According to a British study published in the May issue of Lancet, a bacterial infection or bacterial toxins may be responsible for the onset of sudden death syndrome (SHS) in an infant.
As the researchers noted, the results of a microbiological autopsy study obtained in cases of SHS are often positive, but the clinical significance of these results remains unclear.
The study analyzed 507 cases of SHS for the period from 1996 to 2005, in which an autopsy was performed. Based on gross and histological data, 72 cases were considered to be inherently non-infectious, such as trauma or congenital disease, and in 56 cases, foci of acute neutrophilic inflammation were found in the tissues.

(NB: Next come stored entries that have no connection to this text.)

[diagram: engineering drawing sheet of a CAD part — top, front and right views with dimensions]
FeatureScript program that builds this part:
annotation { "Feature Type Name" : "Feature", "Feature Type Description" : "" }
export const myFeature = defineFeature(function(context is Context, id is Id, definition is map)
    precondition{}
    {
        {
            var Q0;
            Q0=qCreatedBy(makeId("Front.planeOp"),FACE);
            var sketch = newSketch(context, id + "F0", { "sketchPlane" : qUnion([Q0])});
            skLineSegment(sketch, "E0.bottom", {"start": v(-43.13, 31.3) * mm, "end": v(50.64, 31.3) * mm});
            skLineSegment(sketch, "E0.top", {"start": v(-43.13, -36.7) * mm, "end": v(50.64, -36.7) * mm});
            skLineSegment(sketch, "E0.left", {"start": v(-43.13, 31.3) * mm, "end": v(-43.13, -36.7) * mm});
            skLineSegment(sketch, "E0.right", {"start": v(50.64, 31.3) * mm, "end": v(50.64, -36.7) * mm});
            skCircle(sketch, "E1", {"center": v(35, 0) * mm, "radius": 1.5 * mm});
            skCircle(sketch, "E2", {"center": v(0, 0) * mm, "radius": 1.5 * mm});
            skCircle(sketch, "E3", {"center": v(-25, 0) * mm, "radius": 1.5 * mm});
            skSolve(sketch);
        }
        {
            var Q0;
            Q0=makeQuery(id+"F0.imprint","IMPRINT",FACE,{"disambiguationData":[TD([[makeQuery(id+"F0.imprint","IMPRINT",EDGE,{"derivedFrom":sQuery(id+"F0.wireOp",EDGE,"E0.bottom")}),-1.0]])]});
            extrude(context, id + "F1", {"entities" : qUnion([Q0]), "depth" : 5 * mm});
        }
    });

The remaining 379 deaths were considered to have an unexplained cause.
Of the 2,079 bacteriological samples obtained, 73% were positive and 57% of the strains isolated from microorganisms were considered as potentially pathogenic.
According to the researchers, pathogens can be detected in a culture study in about a quarter of deaths with a known non-infectious cause, confirming that a simple identification of pathogens does not necessarily indicate the cause of death. However, the isolation of Staphylococcus aureus and Escherichia coli (mainly from lung and spleen tissue) was noted more often in the group of children, whose deaths could not be explained by other reasons, compared to children whose death found another reasonable explanation.
Both organisms can cause sudden death syndrome. But, on the other hand, the isolation of these pathogens can be considered an epiphenomenon (i.e. it is a complication or a secondary phenomenon), indicating another cause main cause of death, such as overheating the child or damage to arousal processes due to mutations in genes.
Researchers do not rule out that in the event of sudden death syndrome, the cause of a rapid deterioration in the child's condition may be the effect of bacterial toxins on the cardiovascular, respiratory or nervous system. Proteomics (science, the main subject of which is proteins and their interactions in living organisms, including the human body) proposes to use new technologies for the recognition of bacterial proteins in human bodily fluids, and this achievement is the next step in studying the causes of sudden infant death syndrome.